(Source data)
--- BEGIN ---
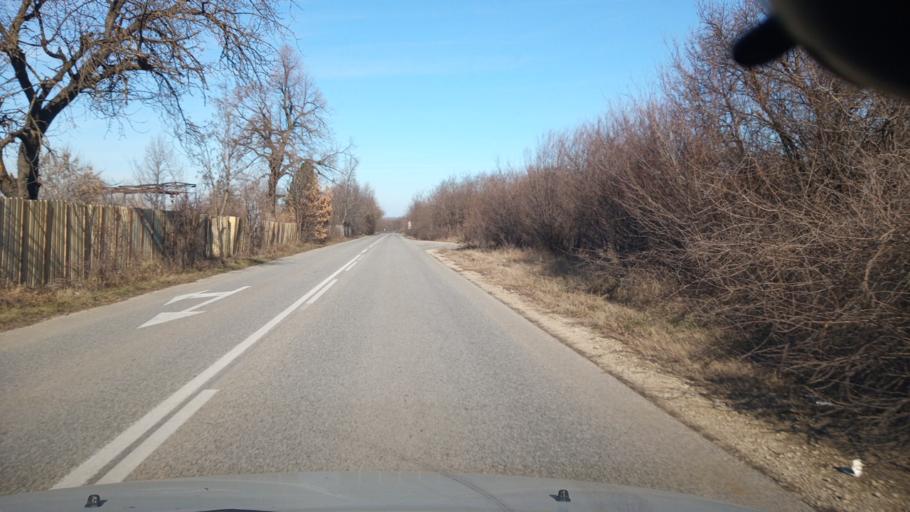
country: BG
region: Pleven
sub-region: Obshtina Pleven
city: Pleven
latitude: 43.4434
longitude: 24.7214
--- END ---
### Stated exercise
Rewrite all the lines above, swapping "city" for "town" and keeping everything else the same. Leave the pictures out of your answer.

### Task solution
country: BG
region: Pleven
sub-region: Obshtina Pleven
town: Pleven
latitude: 43.4434
longitude: 24.7214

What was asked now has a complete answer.